Again, the workflow supports a higher-quality clinical conversation. I'm not just offering alternatives—I'm explaining the evidence behind them.

When to Use Which Tool: A Decision Framework

Here's how I think about tool selection:

Use OpenEvidence when:

  • You need to synthesize medical literature quickly

  • You're asking a specific PICO-style research question

  • You want to see data tables and figures from original studies

  • You need to understand contradictory evidence on a topic

Use UpToDate Expert AI when:

  • You need complex clinical reasoning and decision support

  • You want to understand the "why" behind a recommendation

  • You're dealing with a multi-factorial clinical problem

  • You need transparency in how the AI reached its conclusion

Use Doximity when:

  • You need a fast, straightforward answer

  • You're looking up guidelines, drug dosing, or protocols

  • You want a quick reference without deep synthesis

  • You're already in the Doximity ecosystem (using Scribe, Dialer, etc.)

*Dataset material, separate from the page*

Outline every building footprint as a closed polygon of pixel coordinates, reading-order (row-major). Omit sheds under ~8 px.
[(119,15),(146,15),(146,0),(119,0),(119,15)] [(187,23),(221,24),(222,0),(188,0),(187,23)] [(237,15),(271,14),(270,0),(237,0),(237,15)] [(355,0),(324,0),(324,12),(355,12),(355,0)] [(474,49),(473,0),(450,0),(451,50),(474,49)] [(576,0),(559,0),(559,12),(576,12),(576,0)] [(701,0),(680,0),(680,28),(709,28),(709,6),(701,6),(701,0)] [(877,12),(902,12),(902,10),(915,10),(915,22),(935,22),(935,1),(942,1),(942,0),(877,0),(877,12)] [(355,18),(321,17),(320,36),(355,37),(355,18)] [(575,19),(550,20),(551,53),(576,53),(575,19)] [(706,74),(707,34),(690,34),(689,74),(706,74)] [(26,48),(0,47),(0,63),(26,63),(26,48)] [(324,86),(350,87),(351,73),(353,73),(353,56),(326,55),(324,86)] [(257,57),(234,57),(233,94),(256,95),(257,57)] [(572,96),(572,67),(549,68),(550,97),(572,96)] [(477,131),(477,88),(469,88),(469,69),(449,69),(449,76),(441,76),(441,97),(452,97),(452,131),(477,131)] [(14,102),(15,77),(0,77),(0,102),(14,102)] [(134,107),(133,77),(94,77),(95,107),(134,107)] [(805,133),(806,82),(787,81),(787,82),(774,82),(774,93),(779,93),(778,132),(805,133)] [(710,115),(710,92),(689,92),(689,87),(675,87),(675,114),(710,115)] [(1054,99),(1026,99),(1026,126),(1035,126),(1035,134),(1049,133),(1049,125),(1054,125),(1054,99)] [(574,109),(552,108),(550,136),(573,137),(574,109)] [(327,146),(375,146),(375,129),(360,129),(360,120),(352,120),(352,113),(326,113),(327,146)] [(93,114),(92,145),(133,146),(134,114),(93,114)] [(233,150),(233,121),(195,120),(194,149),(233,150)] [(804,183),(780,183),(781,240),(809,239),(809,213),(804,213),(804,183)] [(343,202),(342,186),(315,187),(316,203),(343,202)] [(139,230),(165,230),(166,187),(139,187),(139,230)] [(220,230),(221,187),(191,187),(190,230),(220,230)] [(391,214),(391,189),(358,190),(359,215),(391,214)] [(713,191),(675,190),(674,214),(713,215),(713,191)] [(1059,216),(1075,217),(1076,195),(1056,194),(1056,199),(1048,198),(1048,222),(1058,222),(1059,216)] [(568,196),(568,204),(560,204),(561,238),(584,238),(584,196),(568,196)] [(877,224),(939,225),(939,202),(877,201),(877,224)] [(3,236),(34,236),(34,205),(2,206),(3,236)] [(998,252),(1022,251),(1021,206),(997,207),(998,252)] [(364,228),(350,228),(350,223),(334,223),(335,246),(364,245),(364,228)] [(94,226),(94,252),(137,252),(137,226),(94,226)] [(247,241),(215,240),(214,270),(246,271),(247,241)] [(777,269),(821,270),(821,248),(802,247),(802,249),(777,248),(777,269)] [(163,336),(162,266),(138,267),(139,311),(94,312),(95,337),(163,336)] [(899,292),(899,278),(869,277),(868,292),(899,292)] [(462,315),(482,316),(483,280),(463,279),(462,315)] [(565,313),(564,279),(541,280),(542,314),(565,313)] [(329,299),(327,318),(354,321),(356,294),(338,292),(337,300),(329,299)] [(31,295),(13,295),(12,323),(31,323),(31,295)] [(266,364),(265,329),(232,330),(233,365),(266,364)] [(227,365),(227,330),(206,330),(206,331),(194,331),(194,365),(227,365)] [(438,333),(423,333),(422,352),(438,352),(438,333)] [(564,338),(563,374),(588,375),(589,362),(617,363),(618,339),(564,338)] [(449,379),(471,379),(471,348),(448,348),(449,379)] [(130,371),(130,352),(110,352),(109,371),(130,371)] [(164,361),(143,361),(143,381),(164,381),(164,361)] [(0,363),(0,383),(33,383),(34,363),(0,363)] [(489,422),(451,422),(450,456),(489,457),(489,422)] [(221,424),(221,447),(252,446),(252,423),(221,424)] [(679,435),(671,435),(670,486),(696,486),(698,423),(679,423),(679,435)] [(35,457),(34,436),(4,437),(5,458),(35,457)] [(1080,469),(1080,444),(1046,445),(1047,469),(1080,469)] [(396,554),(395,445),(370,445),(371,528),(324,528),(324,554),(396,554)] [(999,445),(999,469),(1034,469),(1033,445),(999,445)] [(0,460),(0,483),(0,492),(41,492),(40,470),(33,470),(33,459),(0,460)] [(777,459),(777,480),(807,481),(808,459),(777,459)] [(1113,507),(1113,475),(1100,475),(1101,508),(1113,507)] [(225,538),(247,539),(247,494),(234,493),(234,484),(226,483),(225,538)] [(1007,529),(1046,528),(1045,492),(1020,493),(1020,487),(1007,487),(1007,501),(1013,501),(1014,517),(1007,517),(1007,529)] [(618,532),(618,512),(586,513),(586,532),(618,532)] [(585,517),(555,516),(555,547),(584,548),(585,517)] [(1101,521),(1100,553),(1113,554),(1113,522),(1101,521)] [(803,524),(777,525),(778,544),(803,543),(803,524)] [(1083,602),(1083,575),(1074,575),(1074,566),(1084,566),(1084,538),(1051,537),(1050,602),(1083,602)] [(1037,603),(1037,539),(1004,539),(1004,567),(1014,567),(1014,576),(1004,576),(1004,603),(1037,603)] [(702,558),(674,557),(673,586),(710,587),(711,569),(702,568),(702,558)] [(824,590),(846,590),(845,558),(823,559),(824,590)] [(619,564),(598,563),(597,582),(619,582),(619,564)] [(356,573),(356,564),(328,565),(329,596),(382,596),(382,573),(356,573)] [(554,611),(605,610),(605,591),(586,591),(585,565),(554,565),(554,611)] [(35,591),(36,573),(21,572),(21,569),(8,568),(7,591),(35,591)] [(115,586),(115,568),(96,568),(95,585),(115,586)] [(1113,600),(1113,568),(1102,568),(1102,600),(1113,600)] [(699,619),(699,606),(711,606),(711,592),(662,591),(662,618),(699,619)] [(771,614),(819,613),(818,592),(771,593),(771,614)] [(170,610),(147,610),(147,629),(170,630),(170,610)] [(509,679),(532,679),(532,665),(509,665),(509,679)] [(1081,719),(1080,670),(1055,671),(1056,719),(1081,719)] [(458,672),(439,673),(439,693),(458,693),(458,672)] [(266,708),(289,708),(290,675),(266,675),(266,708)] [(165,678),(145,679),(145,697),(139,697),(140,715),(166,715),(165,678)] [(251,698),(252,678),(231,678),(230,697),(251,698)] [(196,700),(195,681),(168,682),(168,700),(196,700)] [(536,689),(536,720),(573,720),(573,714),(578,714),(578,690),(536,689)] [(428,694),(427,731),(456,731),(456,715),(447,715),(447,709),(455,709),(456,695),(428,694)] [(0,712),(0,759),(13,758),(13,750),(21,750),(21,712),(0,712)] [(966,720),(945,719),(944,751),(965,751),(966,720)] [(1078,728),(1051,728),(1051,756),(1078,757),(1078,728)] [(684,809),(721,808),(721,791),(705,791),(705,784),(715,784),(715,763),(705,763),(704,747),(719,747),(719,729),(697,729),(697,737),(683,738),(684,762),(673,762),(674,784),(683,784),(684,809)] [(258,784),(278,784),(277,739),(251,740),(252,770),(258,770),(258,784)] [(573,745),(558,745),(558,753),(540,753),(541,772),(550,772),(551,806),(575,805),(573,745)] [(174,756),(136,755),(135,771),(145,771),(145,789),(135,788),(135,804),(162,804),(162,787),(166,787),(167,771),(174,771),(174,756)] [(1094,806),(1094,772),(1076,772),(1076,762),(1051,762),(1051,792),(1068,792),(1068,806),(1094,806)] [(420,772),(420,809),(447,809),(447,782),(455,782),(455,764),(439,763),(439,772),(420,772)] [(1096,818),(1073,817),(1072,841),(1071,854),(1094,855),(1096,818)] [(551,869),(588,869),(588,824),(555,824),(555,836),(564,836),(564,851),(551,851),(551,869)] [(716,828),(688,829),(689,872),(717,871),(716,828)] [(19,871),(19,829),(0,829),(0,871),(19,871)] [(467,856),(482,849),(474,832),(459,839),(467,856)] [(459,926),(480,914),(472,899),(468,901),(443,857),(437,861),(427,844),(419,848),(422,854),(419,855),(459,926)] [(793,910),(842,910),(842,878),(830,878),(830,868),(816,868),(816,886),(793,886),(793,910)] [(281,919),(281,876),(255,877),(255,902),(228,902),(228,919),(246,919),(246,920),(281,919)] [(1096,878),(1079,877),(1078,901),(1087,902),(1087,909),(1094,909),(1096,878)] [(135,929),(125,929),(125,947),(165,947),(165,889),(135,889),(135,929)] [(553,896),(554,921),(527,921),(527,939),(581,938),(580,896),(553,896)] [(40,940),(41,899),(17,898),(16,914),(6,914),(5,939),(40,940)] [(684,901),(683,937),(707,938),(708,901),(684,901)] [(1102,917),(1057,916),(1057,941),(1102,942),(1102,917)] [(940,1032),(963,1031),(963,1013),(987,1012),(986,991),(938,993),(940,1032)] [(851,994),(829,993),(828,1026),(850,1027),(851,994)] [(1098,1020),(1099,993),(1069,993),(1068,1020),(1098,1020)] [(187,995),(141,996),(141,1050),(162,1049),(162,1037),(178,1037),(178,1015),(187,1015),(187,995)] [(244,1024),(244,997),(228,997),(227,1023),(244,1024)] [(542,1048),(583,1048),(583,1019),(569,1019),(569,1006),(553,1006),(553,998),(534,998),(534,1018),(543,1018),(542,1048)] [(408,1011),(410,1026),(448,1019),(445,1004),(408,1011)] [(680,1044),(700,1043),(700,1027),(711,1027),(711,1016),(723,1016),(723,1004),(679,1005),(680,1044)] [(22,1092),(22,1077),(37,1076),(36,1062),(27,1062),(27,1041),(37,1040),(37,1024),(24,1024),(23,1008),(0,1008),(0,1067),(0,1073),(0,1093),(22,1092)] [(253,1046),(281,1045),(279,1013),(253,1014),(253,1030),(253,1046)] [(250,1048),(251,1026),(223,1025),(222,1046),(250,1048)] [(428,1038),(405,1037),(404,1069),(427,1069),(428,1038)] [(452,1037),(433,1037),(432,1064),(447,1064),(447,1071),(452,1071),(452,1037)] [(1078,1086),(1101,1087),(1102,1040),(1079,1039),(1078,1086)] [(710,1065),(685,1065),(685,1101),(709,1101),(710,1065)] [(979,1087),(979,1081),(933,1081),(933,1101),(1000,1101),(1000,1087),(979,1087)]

The Real Workflow Win: Integration, Not Replacement

None of these tools replace clinical judgment. They're not making decisions for us.

What they do is compress the time between question and answer. Instead of spending 20 minutes hunting through literature or navigating dense reference materials, I get evidence-based guidance in seconds. That time savings compounds—over a week, a month, a year.

More importantly, these tools make me a better clinician. I'm asking more questions, exploring more evidence, and having richer conversations with patients and colleagues. I'm not cutting corners—I'm being more thorough, faster.

The key is knowing when to use which tool. OpenEvidence for literature synthesis, UpToDate Expert AI for clinical reasoning, Doximity for quick references. Each one has a role, and together they cover most of what I need in pulmonary and critical care practice.